– Я демократ. А ты только и умеешь, что умничать!– одна рука Пачина жестикулировала в сторону Москаля-Ямамото, а вторая размахивала листовками.– Ты бы лучше не языком, а мозгами пошевелил? Вот сколько русских специалистов на Хоккайдо? Несколько десятков тысяч, верно?

– Двенадцать тысяч согласно штатному расписанию. Но ты креолов не посчитал.

– Не важно. На почти пятимиллионном острове Хоккайдо – двенадцать тысяч русских. И в каждой школе второй язык – неприменно русский. Не немецкий, не английский. Не говоря о языке коренных жителей, народа айну.

– А что, айну кто-то обижает?

– А вот если бы твой язык запретили – ты бы обиделся?

– Но тащемта ты это и хочешь сделать.

– Никто не собирается ничего запрещать! Просто русский язык занял слишком много места. Он везде! Нужны и другие. Например, где хоть одна школа, где вторым языком был бы язык айну? Ни в Саппоро, ни в Немуро, ни в Вакканай, ни в самой глухой деревне вы не найдёте такой школы. Понимаешь? Нигде! Айну по прежнему угнетены.

– Причём угнетены настолько, что один из них вторым секретарём в ЦК заседает.

– Это не равноправие. Это советская национальная политика.

– Вот! А было бы равноправие, он бы так и собирал мусор в родной Ивамидзаве.

– Мы должны бороться за права меньшинств,– Пачин, не переставая говорить, попытался сунуть листовки двум девушкам из выпускного класса,– Которые угнетены.

– Лучше бы ты за православие боролся,– Москаль-Ямамото звенул и сощурился на солнце,– Сейчас это модно. Батюшки каждый день по телевизору выступают.

– С православием всё в порядке,– заявил Пачин,– Есть соборы в Саппоро и Хакодатэ, местные церкви, всё всегда открыто и службы идут. Там бывают партийные люди и посещение не заносят в личное дело.

– Но ты сам туда не ходишь.

– Я демократ и сам решаю, куда не ходить! Церковь прошла через годы террора и добилась права учить тому, что считает нужным. Она больше не под угрозой. А вот культура Хоккайдо – под угозой! Даже сейчас, в девяносто втором году, она почти что ещё одна республика Союза, вроде Монголии.

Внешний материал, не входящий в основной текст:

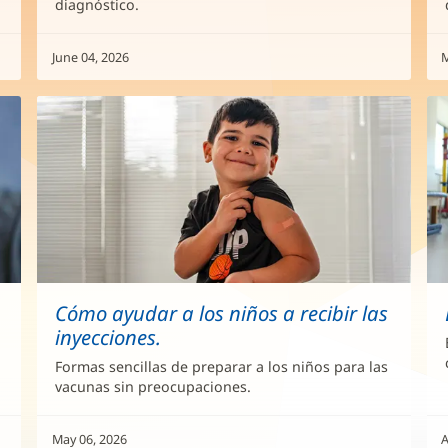
diagnóstico.
June 04, 2026
M
Cómo ayudar a los niños a recibir las
inyecciones.
Formas sencillas de preparar a los niños para las
vacunas sin preocupaciones.
May 06, 2026
A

– Веришь – меня устраивает!– Москаль-Ямамото усмехнулся.– Пусть хоть совсем подсоединится. Я целиком за это. Будем на большую землю без разрешительных ездить

– Ты великорусский шовинист…

– По фамилии Москаль-Ямамото. Типичная фамилия русского шовиниста. Хотя, после Шатуревича и Вандервелзина я уже ничему не удивляюсь.

– Это будет конец!

– Это будет как минимум удобно. Стал вот Карафуто обратно Южным Сахалином – и ничего не закончилось.

Москаль-Ямамото был очень типичным порождением той эпохи излёта Перестройки, когда стало ясно, что Советский Союз устоит – как минимум, в этой вселенной эвереттового макроконтинуума, но никто толком не знал, ни что делать, ни за что держаться. Даже в лицее мы учились скорее по инерции.

Взбесившиеся по случаю отмены цензуры журнали заразили читающих жаждой спорить. А люди хоть и начитанные, но циничные (Москаль-Ямамото в свои четырнадцать был именно из таких) быстро научились над читателями журналов издеваться.

Тогда я слишком много учил математику и потому не мог понять – почему одним и тем же способом можно на одних и тех же фактах можно доказать совершенно противоположенные вещи? И я даже помню, что слушая это нагромождение аргументов, я пытался установить, можно ли выстроить такую систему посылок и выводов, чтобы получилось что-то, где оба этих взгляда на мир сошлись? Наверное, это доказывается через одну из многозначных логик, что живут в зелёном пособии Карпенко…

А потом я понял, что тут не надо никакой логики. Даже журналы читать не надо. Надо достаточно внимательно слушать, что говорит взбудораженный, а потом говорить, что ты думаешь прямо наоборот. И он будет кипеть, как забытый чайник, пока крышечку не сорвёт.